Common questions and answers about Data Cache disk usage, eviction behavior, and cross-node variance.
Q1: Why is the disk space occupied by the Data Cache directory, as reported by the du and ls commands, much larger than the actual data size?
Data Cache disk usage reflects the historical high watermark, not the current cache size. For example, if you import 100 GB of data, which grows to 200 GB after compaction and shrinks back to 100 GB after GC, the reported disk usage remains at the 200 GB high watermark, even though only 100 GB is currently cached.
Q2: Does Data Cache evict data automatically?
Data Cache evicts data only when disk usage reaches the configured limit (80% of disk capacity by default). Eviction does not delete files. Instead, it marks the space occupied by old cache entries as overwritable so that new data can be written over it. As a result, disk usage does not decrease after eviction. This is expected behavior and does not affect operations.
Q3: Why doesn't disk usage decrease?
See Q2. Cache eviction does not delete data files; it only marks old entries as overwritable. As a result, disk usage does not decrease. This is expected behavior and does not affect operations.
Q4: Why doesn't cache size decrease after DROP TABLE?
DROP TABLE does not immediately delete the corresponding cached data. The cache's internal LRU logic gradually evicts these entries over time. This does not affect operations.
Q5: Why is actual disk usage higher than the configured limit?
Data Cache strictly controls its own disk usage and does not exceed the configured limit.
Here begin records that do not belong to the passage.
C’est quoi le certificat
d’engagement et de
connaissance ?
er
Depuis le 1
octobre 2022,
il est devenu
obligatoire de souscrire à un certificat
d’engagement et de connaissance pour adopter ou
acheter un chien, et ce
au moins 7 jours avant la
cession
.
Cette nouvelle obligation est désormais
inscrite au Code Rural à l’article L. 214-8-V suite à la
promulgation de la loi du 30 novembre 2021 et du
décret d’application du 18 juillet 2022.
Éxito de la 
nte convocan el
If total disk usage exceeds the 80% threshold, other factors are likely responsible:
-
Log files generated during runtime.
-
Core files generated from CN crashes.
-
Persistent indexes for primary key tables, stored in the
${storage_root_path}/persist/directory. -
Co-located BE, CN, and FE instances sharing the same disk.
-
External table cache files, stored in the
${STARROCKS_HOME}/block_cache/directory. -
Discrepancies in disk usage reporting caused by uncommon file systems like ext3.
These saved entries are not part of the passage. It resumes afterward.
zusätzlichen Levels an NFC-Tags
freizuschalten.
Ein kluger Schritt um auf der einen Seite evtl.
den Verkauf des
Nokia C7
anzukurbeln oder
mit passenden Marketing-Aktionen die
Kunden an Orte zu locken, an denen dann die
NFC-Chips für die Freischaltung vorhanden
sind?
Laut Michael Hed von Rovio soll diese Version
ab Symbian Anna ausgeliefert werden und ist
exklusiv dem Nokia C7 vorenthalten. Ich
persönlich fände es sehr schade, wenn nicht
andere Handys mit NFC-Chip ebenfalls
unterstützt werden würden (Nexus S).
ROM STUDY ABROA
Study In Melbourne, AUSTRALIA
Troubleshooting suggestion: To resolve this, lower the Data Cache disk capacity limit by decreasing the starlet_star_cache_disk_size_percent parameter.
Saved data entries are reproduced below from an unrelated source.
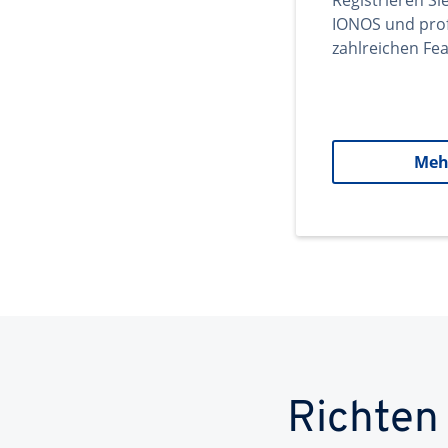
Registrieren Si
IONOS und prof
zahlreichen Fea
Meh
Richten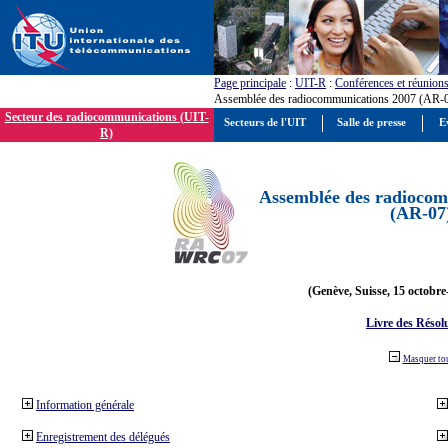
Page principale
:
UIT-R
:
Conférences et réunion
Assemblée des radiocommunications 2007 (AR-
Secteur des radiocommunications (UIT-
Secteurs de l'UIT
Salle de presse
E
R)
Assemblée des radiocom
(AR-07
(Genève, Suisse, 15 octobre
Livre des Résol
Masquer to
Information générale
Enregistrement des délégués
Q6: Why does cache usage vary across nodes?
Data Cache is node-local, so cache usage naturally varies between nodes. This variance is normal as long as it does not affect query latency. Common causes include:
-
The nodes were added to the cluster at different times.
-
The nodes store different numbers of tablets.
-
The tablets on each node contain different amounts of data.
-
The progress of compaction and GC varies by node.
-
A node has experienced a crash or OOM event.